Ölmesinden daha iyi deyip çocuklarını satıyor bir çok Çerkes. Hatta köle pazarına gelip kendisini satan insanlar oluyor. Genç kızlar, erkekler “Beni sat” diye tüccarlara yalvarıyor.

-Dr. Hakan Erdem
Yorumlar (4)
  1. Davut Tekiroglu on said:

    Ölmesinden daha iyi deyip çocuklarını satıyor bir çok Çerkes. Hatta köle pazarına gelip kendisini satan insanlar oluyor. Genç kızlar, erkekler “Beni sat” diye tüccarlara yalvarıyor.
    -Dr. Hakan Erdem ***

    Sayın Guşıps, geçmişimizde olduğu söylenen bu olayları sürekli canlı tutmak ve sanki bundan başka konu yokmuş gibi önümüze koymak, neden ? Amacınız kendimizden nefret ettirmek mi, Çerkesler kızlarını satıyordu, oğullarını satıyordu deditmek size ne kazandıracak? Bize ne kazandıracak! Ben bir türlü anlamıyorum.

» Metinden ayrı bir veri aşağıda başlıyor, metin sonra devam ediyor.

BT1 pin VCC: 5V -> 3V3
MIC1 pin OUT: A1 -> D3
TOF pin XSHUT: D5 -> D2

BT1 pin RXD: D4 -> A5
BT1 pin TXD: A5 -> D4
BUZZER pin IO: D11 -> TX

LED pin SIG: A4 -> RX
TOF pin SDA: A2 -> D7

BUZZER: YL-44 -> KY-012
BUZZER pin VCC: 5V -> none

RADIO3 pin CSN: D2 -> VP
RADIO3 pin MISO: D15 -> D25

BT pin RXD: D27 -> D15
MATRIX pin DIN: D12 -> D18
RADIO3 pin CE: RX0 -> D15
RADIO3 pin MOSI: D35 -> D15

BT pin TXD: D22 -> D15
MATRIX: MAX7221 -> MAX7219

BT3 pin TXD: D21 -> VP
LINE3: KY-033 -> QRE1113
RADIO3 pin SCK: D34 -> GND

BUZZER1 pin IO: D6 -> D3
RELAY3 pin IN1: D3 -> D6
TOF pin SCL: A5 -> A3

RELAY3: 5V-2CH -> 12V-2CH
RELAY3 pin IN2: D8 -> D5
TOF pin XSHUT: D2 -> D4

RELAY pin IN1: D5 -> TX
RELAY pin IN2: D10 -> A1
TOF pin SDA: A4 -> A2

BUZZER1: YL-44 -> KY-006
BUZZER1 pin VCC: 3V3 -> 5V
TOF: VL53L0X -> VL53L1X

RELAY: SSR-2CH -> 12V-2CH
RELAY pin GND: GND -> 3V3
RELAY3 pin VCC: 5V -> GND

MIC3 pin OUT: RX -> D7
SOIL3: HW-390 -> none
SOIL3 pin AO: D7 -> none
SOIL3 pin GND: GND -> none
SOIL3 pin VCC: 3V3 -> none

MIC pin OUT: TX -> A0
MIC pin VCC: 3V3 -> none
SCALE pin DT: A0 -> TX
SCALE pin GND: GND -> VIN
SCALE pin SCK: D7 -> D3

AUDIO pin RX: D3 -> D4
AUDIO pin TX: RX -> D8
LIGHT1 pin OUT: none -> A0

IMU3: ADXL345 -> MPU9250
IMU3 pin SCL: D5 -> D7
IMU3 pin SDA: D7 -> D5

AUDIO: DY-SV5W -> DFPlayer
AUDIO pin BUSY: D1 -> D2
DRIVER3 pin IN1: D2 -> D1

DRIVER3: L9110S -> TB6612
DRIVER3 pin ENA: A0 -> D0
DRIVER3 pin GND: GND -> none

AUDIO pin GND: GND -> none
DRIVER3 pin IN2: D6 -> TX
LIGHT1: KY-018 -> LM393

  2. necmettin karaerkek on said:

    Sn.Tekiroğlu’nun hassasiyeti insanı üzüyor.Ama tarihi değiştiremeyiz.Saklamanın da hiçbir yararı olmaz.Üzülme yerine ders çıkarma ,onu belki yararlı bile yapabilir.
    Kölelik kurumu aslında insanlık tarihinde bir aşama.Ötneğin;Roma’nın12 Levha Kanunları’na baktığımızda.Eğer alacaklı tekse,borçlunun öldürülmesi yerine, canının bağışlanarak, ömür boyu köle olmasının hükme bağlandığını görüyoruz.Alacaklı birden çoksa borçlu parçalanarak alacaklılara dağitılıyordu.Kölelik Moskova’da 1861 de kaldırıldı.Abzehlerde aristokrasi yoktu.Köle de.Zaten Ruslarla savaş halinde idiler.Ama Kabardeyler’de durum farklı idi.Çar’la akraba,Ruslar’la da ilişkileri iyi idi.Müslüman olanlar,Kölelerini,at sürülerini alıp kara yoluyla Anadolu’ya geldiler.Hırıstiyan olanlar Sağır Orman bölgesinde kaldı.Bir de süreli Kölelik diye bir uyğulama var.Romalılar Kafkasya ve Kuzey Karadeniz yöresi’nden vergi yerine,15 yıl mecburi askerlik yapacak gençleri alırdı.İngilizlerin ünlü Kralı Artur ve birliği bu kategoridendi.Spartaküsler de öyle.

  3. cumhur on said:

    milliyetçilerin, etnik gurur taşıyıcılarının rahatını bozduysa bu yazı, oh olsundur.

  4. Dursun Kuzucu on said:

    Yayınlanmış ya da yayınlamakta olduğunuz ” çerkesler de kölelik” yazıları yöntem ve içerik bakımından eksik gibi geldi bana. Çerkeslerde ” kölelik ve kölelerin pazarlanması” olayın formel kısmı, görünür olanı, bilinen, pazarda olanın yeniden pazara sürülmesi, oysa olayı bir bütün olarak ele almak gerekmez mi? Evet çerkes toplumu sınıflı bir toplum, evet konu hassas ve incitici bir durum ama öylede olsa, tarihi bir olgunun üstünü örtemeyiz, yok muş gibi davranamayız. Konudan etkilenecek, incinecek olanların failler değilde, mazlumlar, mağdurlar olacağı algısı yaratıldı, bu doğru değil. Aksine, trajik durumun yaratıcısı ve uygulayıcısı olan, zalim ve zülmedenler adına hassas dır konu. Olayın gerçekliğini ve niteliğini kavrayamayanlar, bıyık altından gülerek bir şeyler gevelemeye çalışıyorlar, durumun vahametinin bilincinde olanlar, ” o tarihler de dünyanın bir çok toplumunda da ” kölelik sistemi vardı” diyerek, olayı meşrulaştırmaya gayret ediyorlar. Kaldı ki bu konuyu; güçler ilişkisinin diyalektik bir kavrayışı olarak ele alabilirsek ancak o zaman sağlıklı bir yere varırız.